I saw this online article which talks about love, I will really appreciate if you can read through with a sincere heart - http://www.icr.org/article/power-love/

This is what your need now for your wife and together, you guys can face the challenge and be victorious.

Unknown said...

The truth here is that your wife was afraid to tell you about her health situation because she feared that you will not marry her if you knew and your reaction now that you know is a clear picture that she may have been right to fear such. You don't want to talk to your Pastor because you know he will tell you to stay.

She married you knowing fully well that she had a situation because she loved you so much and wanted to spend her life with you, no matter what and also in a hope that with time, with God and with your love she can regain full health and live and enjoy the beauty of marriage.

You want to leave because you are scared you may lose her at anytime and be alone, not because she lured or tricked you.
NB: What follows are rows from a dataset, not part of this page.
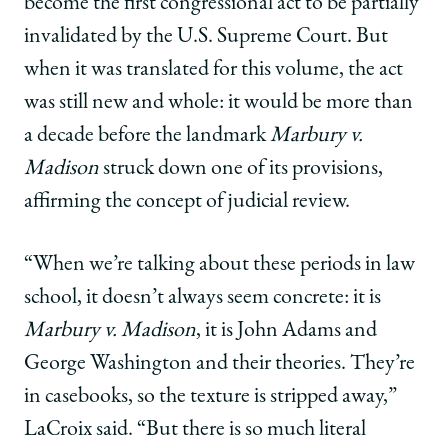
become the first congressional act to be partially
invalidated by the U.S. Supreme Court. But
when it was translated for this volume, the act
was still new and whole: it would be more than
a decade before the landmark
Marbury v.
Madison
struck down one of its provisions,
affirming the concept of judicial review.
“When we’re talking about these periods in law
school, it doesn’t always seem concrete: it is
Marbury v. Madison
, it is John Adams and
George Washington and their theories. They’re
in casebooks, so the texture is stripped away,”
LaCroix said. “But there is so much literal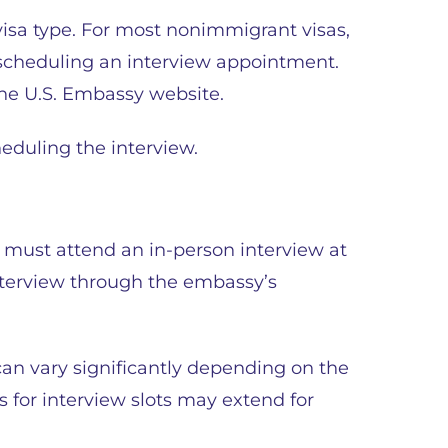
visa type. For most nonimmigrant visas,
 scheduling an interview appointment.
the U.S. Embassy website.
eduling the interview.
 must attend an in-person interview at
terview through the embassy’s
can vary significantly depending on the
s for interview slots may extend for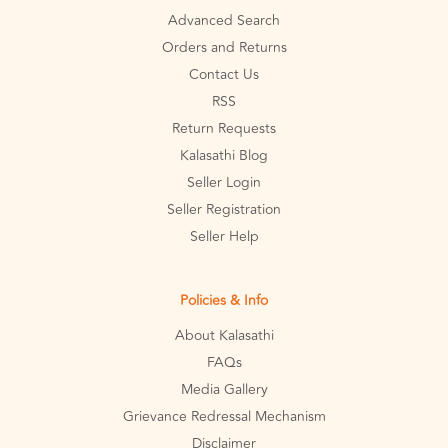
Advanced Search
Orders and Returns
Contact Us
RSS
Return Requests
Kalasathi Blog
Seller Login
Seller Registration
Seller Help
Policies & Info
About Kalasathi
FAQs
Media Gallery
Grievance Redressal Mechanism
Disclaimer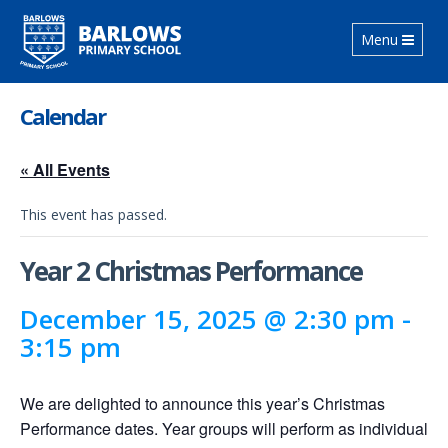
Toggle
Menu
navigation
Calendar
« All Events
This event has passed.
Year 2 Christmas Performance
December 15, 2025 @ 2:30 pm
-
3:15 pm
We are delighted to announce this year’s Christmas
Performance dates. Year groups will perform as individual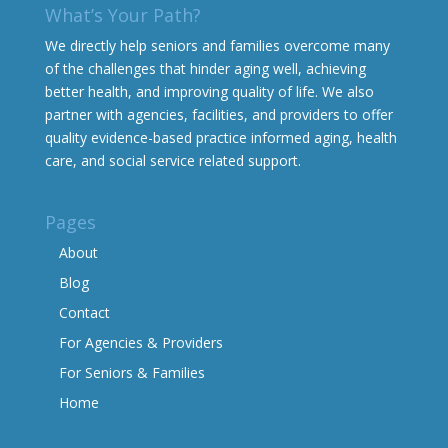
What’s Your Path?
We directly help seniors and families overcome many
of the challenges that hinder aging well, achieving
better health, and improving quality of life. We also
partner with agencies, facilities, and providers to offer
quality evidence-based practice informed aging, health
care, and social service related support.
Pages
About
Blog
Contact
For Agencies & Providers
For Seniors & Families
Home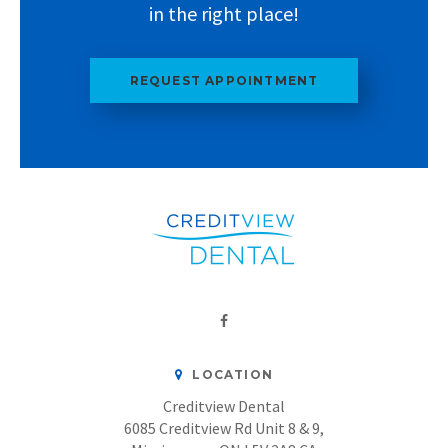
in the right place!
REQUEST APPOINTMENT
LOCATION
Creditview Dental
6085 Creditview Rd Unit 8 & 9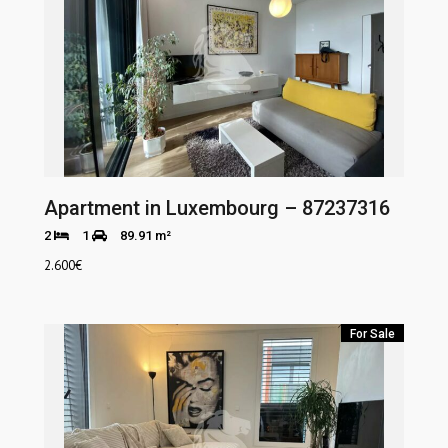
Apartment in Luxembourg – 87237316
2
1
89.91 m²
2.600
€
For Sale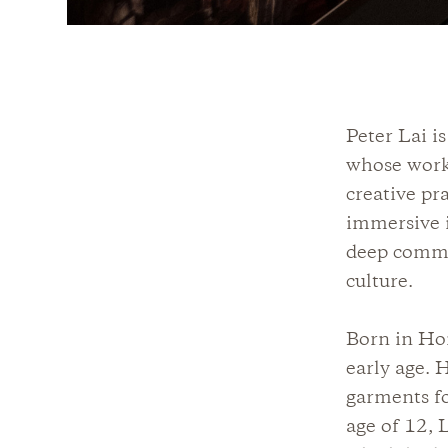
Peter Lai i
whose work 
creative pr
immersive i
deep commi
culture.
Born in Ho
early age. 
garments fo
age of 12,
Love should not be afraid. Jesus worked with His disciples, lived with them and shared everything with them even when he knew He will have to die on the cross, because of true love. Your reaction is similar to that of Peter when he knew Jesus was going to die and leave them; fear and anger. This is the reaction of most humans, however Jesus taught Peter and the disciples to think differently.

The real question here is if the tables where turned and you where in her situation (God forbid) what will you have done. She was wrong not to have told you, as courtship is a time to share all. You wouldn't lose her, God will keep her. I believe with understanding and love you two can pull through. Love forgives and love gives a second chance. Do not be afraid.